Dos o tres días antes de la salida hacia Madagascar se dio cuenta de que viajaría al país en época de lluvias. Antes, ni se había preocupado del tema.
Llegó
a Antananarivo,
capital del país, en un taxi procedente del aeropuerto. Cuando se encontraba ya
cerca del hotel (Le Relais Normand)
comenzaba a llover con fuerza. Saltó del taxi a la acera, una alta acera, y
entró en el hotel. “¡Vaya! —pensó— comienzo bien”. Luego, con el paso de los
días se daría cuenta de que no era para tanto. A lo largo de los trayectos
malgaches llovió —sí, llovió en ocasiones— pero algo normal. Sufrió un tifón
(muy cacareado en internet) en una de las ciudades norteñas, pero no fue para
tanto. El viaje en este sentido transcurrió con cierta normalidad.
Esa tarde, porque era ya por la tarde cuando pisó Madagascar, no salió del hotel nada más que a dar una pequeña vuelta por los alrededores más cercanos: un breve recorrido de inspección, siempre necesario para ubicarse en el lugar. Al día siguiente, comenzaría oficialmente sus paseos por esta “descerebrada” urbe de más de millón y medio de habitantes. Ubicada, en parte, en laderas de pequeñas montañas y en sus valles correspondientes, tenía unas calles pendientes (sobre todo, la parte vieja), otras llanas, para patear sin descanso durante varios días. No estaría nada más que dos, antes de emprender la ruta por el país, pero volvería a ella en varias ocasiones. Como centro del país que era, de Tana (así llamaban a la capital en el país) partían las carreteras hacía todos los puntos cardinales y era necesario volver a ella: después de viajar por el sur e ir hacia el este, y de regreso del este para ir hacia el norte. Pisó Tana en tres ocasiones.

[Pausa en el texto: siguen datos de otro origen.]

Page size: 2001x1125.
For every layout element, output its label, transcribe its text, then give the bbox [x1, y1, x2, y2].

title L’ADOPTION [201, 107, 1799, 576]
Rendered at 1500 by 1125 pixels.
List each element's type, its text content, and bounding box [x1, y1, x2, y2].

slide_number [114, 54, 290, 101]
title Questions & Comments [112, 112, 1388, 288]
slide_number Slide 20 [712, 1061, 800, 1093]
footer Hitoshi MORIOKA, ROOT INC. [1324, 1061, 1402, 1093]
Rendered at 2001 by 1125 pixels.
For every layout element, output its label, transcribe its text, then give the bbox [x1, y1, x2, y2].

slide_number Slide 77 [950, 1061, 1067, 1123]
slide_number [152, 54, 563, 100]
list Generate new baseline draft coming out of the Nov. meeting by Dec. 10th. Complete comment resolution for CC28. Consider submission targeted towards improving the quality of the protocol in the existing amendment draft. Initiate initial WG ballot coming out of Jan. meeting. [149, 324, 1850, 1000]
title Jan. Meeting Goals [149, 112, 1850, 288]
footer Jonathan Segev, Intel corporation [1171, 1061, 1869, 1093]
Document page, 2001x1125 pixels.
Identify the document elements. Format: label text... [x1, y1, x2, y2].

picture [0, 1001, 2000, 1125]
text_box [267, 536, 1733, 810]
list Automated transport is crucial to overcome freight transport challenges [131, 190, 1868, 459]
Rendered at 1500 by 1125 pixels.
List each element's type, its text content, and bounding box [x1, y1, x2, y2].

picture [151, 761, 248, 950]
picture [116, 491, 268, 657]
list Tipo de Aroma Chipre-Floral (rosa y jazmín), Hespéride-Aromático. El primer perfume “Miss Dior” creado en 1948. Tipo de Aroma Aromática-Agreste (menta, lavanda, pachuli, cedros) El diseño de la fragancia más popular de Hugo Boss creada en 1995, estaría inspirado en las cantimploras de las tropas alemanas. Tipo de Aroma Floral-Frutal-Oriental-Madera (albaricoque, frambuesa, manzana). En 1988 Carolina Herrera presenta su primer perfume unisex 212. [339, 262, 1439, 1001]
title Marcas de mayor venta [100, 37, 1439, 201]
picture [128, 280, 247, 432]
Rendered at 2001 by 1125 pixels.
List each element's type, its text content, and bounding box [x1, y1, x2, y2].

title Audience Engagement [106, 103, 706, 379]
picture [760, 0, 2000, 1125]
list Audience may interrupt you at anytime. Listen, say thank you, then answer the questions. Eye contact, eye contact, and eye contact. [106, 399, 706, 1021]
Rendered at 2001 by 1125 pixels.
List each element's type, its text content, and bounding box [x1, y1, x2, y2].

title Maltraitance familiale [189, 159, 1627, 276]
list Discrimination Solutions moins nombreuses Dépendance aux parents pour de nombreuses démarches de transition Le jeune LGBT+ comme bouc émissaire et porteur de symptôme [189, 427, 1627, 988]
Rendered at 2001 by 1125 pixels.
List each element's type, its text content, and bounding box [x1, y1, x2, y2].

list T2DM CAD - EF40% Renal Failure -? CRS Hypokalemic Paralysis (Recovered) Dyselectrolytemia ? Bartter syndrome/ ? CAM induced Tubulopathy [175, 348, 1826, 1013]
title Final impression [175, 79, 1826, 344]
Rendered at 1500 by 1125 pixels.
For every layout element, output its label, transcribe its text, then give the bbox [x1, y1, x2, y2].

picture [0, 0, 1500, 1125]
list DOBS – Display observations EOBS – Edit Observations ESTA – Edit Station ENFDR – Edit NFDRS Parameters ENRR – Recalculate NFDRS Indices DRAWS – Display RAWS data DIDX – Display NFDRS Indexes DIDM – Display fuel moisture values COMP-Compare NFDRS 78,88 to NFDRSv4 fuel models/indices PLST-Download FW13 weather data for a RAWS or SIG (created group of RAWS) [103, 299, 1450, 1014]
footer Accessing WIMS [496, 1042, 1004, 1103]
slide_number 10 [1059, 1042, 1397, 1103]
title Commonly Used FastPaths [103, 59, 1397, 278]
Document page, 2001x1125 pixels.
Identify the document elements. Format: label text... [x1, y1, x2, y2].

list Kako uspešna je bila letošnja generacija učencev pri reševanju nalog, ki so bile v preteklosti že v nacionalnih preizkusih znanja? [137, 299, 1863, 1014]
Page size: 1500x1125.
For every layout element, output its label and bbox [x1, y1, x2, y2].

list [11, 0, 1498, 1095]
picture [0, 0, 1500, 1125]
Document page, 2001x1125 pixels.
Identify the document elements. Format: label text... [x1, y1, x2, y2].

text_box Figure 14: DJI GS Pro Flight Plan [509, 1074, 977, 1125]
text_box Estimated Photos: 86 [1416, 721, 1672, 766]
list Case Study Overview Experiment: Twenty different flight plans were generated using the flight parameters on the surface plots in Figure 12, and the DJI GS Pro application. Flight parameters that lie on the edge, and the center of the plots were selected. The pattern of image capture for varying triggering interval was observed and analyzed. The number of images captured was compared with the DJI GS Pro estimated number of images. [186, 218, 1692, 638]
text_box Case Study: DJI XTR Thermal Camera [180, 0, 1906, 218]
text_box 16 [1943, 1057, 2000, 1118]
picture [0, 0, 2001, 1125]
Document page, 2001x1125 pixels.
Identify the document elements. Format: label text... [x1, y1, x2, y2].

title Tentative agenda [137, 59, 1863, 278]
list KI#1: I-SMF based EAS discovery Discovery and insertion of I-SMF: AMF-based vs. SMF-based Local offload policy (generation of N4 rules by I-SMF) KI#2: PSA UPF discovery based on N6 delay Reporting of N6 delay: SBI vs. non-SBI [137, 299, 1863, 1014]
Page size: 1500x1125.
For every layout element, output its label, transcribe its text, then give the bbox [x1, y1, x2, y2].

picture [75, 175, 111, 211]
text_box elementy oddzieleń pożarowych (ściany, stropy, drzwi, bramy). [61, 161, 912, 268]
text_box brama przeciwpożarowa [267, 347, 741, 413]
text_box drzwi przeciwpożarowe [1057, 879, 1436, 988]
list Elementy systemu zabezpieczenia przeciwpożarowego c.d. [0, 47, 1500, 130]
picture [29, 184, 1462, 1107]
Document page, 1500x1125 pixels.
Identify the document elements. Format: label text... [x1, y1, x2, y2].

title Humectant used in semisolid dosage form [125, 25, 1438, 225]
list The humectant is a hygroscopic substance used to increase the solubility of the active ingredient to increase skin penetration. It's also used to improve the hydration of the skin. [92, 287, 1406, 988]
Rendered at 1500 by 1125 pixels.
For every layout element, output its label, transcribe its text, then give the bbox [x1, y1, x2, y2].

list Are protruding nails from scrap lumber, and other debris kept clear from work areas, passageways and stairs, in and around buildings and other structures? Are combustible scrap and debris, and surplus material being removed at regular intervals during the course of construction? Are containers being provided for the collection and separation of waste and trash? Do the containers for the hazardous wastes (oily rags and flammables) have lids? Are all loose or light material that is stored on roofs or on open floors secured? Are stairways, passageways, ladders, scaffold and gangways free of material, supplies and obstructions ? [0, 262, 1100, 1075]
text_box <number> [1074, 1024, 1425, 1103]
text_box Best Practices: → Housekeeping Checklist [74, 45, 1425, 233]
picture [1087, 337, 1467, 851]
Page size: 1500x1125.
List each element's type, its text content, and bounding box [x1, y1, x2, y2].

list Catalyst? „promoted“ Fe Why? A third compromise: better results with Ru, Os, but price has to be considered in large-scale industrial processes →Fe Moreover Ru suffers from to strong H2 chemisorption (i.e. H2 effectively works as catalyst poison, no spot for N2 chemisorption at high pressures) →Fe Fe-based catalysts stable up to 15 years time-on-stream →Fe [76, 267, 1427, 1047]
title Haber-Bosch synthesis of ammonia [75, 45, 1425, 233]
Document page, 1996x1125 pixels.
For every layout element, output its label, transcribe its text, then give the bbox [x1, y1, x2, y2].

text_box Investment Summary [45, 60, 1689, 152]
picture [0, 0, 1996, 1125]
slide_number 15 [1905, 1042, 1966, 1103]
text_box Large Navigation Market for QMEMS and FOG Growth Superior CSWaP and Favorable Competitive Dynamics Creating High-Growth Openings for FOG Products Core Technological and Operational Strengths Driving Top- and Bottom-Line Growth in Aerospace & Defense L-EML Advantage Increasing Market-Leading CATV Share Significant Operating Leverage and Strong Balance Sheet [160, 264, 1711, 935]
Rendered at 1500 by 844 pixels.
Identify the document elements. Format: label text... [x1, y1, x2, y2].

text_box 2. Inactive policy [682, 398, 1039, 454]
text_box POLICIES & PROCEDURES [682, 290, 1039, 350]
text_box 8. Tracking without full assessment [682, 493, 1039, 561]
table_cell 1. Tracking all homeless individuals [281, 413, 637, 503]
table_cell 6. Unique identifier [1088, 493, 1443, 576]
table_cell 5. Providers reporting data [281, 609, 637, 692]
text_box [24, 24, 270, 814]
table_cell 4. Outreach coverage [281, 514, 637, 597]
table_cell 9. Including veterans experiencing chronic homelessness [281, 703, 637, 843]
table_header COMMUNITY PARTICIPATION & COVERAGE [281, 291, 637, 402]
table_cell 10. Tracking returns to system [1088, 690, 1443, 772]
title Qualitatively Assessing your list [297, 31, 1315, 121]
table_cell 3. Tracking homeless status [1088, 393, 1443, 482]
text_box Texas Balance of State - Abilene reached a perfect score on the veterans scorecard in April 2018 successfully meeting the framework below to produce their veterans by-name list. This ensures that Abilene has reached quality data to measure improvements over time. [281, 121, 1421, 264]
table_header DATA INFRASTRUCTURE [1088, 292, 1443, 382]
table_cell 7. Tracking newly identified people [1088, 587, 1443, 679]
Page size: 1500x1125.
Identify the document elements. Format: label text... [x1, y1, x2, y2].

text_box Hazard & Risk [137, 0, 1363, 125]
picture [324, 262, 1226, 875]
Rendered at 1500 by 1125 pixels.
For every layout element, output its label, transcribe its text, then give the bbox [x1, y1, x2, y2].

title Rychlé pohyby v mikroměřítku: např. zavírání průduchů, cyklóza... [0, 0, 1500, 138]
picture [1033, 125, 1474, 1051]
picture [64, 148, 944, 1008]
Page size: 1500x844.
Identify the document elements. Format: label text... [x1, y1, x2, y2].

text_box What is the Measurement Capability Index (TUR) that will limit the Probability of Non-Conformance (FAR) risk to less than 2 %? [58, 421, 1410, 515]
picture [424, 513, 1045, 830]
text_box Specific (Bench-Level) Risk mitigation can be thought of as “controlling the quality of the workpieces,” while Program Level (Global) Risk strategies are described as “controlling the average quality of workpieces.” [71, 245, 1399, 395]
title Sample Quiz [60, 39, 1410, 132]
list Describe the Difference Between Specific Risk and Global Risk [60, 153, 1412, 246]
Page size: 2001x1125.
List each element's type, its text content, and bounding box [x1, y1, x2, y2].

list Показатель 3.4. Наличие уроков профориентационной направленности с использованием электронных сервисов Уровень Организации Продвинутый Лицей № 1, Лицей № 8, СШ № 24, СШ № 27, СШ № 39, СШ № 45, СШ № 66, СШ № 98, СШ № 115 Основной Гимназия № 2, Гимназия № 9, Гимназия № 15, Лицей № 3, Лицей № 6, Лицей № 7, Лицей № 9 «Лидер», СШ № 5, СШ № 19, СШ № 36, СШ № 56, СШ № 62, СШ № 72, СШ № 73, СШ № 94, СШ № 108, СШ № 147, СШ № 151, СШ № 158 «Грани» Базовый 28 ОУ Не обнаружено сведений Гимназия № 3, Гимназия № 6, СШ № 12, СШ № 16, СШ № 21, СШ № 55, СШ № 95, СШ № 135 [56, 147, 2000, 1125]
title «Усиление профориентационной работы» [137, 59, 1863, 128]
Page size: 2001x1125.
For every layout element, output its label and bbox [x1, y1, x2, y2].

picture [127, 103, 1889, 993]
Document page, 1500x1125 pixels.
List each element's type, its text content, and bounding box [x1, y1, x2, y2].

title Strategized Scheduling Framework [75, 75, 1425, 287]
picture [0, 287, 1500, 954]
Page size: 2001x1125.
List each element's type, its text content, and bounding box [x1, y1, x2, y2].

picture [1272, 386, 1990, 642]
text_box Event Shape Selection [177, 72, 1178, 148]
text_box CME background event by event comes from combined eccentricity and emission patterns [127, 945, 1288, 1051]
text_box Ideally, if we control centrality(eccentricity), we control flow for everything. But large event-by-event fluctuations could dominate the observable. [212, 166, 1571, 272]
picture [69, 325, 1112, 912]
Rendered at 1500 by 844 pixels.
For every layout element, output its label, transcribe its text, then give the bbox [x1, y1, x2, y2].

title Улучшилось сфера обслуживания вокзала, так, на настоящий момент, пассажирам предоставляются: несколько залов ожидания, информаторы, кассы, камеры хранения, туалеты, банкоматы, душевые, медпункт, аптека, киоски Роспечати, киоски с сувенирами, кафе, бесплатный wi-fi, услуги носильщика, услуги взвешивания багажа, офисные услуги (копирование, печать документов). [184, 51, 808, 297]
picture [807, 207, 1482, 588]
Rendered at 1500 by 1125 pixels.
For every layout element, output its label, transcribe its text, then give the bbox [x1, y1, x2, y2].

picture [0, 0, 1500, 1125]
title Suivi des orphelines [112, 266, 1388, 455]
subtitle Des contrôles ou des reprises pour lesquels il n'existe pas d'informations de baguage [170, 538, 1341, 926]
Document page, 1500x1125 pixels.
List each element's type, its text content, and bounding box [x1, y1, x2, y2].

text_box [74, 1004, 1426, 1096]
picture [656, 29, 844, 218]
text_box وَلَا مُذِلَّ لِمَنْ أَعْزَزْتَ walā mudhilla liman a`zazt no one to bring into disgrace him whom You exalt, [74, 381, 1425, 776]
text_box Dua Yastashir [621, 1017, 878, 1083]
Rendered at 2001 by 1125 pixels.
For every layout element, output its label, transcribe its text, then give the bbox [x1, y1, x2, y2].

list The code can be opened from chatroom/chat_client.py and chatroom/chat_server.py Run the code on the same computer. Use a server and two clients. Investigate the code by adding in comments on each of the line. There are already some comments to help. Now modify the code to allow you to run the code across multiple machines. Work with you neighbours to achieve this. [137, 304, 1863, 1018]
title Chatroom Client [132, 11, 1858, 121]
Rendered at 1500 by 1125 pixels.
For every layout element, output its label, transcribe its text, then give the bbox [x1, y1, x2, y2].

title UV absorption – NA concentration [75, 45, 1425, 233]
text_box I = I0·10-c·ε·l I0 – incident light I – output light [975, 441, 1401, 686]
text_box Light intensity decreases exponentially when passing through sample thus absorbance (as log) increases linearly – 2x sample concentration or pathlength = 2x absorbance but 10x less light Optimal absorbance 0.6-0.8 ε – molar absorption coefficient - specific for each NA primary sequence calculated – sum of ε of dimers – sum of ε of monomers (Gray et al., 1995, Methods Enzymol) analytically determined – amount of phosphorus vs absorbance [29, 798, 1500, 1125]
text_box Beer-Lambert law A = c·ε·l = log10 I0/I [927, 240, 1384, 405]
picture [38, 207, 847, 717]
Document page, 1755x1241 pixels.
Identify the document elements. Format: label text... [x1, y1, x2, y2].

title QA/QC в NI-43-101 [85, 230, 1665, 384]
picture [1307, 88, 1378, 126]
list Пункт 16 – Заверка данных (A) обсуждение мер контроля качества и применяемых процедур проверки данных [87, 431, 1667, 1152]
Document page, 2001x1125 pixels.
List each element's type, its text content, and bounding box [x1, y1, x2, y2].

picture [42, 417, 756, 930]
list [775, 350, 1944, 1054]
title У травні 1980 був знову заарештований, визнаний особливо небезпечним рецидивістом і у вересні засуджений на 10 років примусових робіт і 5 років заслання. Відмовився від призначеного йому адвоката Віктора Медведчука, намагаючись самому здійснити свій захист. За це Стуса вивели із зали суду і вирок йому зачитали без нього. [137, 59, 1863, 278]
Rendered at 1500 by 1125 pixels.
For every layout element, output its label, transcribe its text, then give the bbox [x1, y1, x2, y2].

El segundo día visitó uno de los sitios ineludibles: el palacio de la Reina, o Rova, en la parte más alta de la ciudad, con unas vistas espectaculares (incluida una panorámica del lago Anosy, lago artificial en forma de corazón, con el monumento central a los caídos en la Primera Guerra Mundial). En su anterior visita al país, este viajero insatisfecho, ya había conocido el Rova, pero entonces, recién incendiado, estaba en malas condiciones, ahora, ya restaurado, ofrecía otro aspecto más bello, o más turístico. Durante la subida, la vida cotidiana de sus gentes se mostraba al visitante: tiendas o tienduchas que vendían de todo; personas en las aceras ofreciendo sus productos; mujeres lavando la ropa; niños corriendo y jugando,… En resumen, vida malgache. Las casas y edificios de las laderas, con sus rojos y oxidados tejados, y su estética, daban información sobre la dominación colonial, sobre la arquitectura francesa heredada después de muchos años de influencia y arraigo.
A la bajada, recorrió el mercado de Zoma (ubicado al final de la Avenida de la Independencia, en el centro), con sus característicos parasoles blancos, donde el bullicio y la aglomeración de gente producía cierto impacto.
Se encontraba absolutamente de todo, desde ropa a verduras, legumbres, artículos de costura, productos de limpieza, pintura, mercancías de ferretería, y las habituales “baratijas de chinos”. Paseó por la ciudad, donde los cambistas de dinero, los vendedores de artilugios y los mendigos abordaban al mochilero. “No, no y no”, era su recurso ante tanta insistencia.